If you look at my first point about a landing page using too many affiliate promotions, even if you make them all nofollow, Google can still count them as the opposite and punish you for it. This is probably because there’s more to consider here, such as the value of the page being lower if you try to spam promotions on it.

If you look at the second point about pointing to poor quality sites, once again, they may choose to count that you’re sending traffic to bad sites and punish your site for it. And why not? You’re not making the internet safer with this practice, so your site should be punished, despite you trying to hedge against that Google penalty.

And finally, for the last point, you may choose to send traffic to duplicated pages (I advise not doing it), and think you’re safe from a penalty, but Google can still choose to count that against you. 

So what’s the safest approach to all of this? 3 tips:

1) Stop worrying about whether you should make a link a nofollow or not. If you’re going to send traffic to external pages, make sure those pages are high quality, period.

I would never send my traffic to a site which has the potential to hack them or give them malware. I would however be 100% confident in sending my traffic to truly safe pages like Wikipedia and in regards to affiliate programs, I’d make sure those affiliate programs are legitimate before sending my traffic there.

2) For the affiliate thing, just don’t spam your site or landing pages with them, it’s really not that hard. 

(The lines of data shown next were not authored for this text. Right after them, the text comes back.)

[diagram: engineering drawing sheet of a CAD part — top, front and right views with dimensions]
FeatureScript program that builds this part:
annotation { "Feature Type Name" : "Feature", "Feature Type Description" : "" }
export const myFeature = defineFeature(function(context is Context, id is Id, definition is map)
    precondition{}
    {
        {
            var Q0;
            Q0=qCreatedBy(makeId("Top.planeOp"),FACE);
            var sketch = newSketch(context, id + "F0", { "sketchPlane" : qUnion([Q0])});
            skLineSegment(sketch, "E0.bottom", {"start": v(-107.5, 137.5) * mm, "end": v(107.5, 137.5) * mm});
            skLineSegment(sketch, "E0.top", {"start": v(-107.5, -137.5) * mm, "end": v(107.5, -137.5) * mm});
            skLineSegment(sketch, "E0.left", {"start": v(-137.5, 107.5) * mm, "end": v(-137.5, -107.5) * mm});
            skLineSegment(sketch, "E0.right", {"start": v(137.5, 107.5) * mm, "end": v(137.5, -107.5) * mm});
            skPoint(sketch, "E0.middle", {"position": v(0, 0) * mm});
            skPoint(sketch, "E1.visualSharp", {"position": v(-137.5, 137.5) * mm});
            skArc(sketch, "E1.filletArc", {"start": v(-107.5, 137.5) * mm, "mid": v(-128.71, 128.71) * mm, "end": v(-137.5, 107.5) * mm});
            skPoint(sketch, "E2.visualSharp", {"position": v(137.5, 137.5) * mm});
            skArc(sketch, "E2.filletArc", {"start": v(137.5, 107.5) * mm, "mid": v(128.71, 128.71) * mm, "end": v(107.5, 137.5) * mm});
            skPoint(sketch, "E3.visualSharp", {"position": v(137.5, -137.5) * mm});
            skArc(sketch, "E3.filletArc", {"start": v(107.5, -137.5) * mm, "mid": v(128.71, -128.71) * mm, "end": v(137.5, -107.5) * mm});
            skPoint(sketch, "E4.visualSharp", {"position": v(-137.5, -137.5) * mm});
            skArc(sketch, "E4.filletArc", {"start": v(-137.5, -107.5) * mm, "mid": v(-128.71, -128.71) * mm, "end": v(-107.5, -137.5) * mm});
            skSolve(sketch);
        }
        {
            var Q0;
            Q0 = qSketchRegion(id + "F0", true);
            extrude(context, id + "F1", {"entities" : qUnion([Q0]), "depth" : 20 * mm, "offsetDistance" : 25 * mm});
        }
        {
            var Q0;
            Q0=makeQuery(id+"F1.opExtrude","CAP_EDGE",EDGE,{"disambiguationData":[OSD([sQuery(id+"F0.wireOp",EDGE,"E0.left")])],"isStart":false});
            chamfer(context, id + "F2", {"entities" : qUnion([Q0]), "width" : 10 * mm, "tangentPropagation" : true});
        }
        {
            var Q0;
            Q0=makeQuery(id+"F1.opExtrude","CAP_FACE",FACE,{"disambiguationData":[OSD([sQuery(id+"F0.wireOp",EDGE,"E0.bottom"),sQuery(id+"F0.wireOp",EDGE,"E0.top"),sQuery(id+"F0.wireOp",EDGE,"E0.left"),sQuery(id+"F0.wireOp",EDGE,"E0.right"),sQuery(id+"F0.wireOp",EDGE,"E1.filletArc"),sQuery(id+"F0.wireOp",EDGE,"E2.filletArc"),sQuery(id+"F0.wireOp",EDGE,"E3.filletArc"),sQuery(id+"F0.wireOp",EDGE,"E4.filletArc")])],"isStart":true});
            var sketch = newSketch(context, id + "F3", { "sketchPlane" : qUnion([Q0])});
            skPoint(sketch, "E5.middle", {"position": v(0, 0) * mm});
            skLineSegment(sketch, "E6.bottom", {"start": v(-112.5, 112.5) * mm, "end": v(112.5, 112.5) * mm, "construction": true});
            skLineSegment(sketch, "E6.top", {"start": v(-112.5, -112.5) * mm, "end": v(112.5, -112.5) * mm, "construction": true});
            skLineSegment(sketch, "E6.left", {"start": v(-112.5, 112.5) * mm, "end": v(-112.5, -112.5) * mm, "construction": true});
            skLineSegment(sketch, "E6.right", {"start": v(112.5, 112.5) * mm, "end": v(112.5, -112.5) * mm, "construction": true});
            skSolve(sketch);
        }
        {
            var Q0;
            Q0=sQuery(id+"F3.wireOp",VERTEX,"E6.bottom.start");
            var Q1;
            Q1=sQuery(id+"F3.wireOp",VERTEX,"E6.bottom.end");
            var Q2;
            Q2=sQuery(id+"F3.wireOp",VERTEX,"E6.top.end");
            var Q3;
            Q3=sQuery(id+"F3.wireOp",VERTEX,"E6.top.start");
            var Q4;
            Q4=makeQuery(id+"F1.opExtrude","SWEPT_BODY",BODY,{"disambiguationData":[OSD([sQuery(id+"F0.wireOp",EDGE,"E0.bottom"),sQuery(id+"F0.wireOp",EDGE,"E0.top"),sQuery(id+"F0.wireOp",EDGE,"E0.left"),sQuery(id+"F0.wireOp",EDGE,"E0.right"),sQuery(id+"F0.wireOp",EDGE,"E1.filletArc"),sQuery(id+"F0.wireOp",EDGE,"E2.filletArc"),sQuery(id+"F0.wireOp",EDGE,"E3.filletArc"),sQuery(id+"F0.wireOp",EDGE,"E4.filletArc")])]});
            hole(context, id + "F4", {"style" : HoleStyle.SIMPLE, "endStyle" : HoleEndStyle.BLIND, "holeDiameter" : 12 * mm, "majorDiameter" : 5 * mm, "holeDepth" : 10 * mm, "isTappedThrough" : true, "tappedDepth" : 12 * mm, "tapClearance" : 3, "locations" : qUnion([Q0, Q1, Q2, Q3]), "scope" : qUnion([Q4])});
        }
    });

3) And once again, for pages that are duplicated (privacy policy, affiliate disclosure, ect…), just DON’T send traffic there, leave those pages up on your site so they can be clearly be seen, by both your visitors and Google, but don’t point people to them across your other existing pages.

And for extra safety, make the duplicate pages themselves unable to be indexed by Google. I simply use the All in One SEO plugin which allows all of my pages and posts to have these boxes show up that stop Google from indexing them:

how to stop google index

In the end, because Google ultimately decides if they want to honor your request to give a link you provide value or not (in spite of you labeling it a nofollow or not), you are best off not even worrying about it (this is why I said technically in caps earlier) and making sure you aren’t doing anything bad to begin with.

In that case, you won’t even have to worry about any of this stuff which is why I will say it again, this whole thing has lost most of it’s SEO value.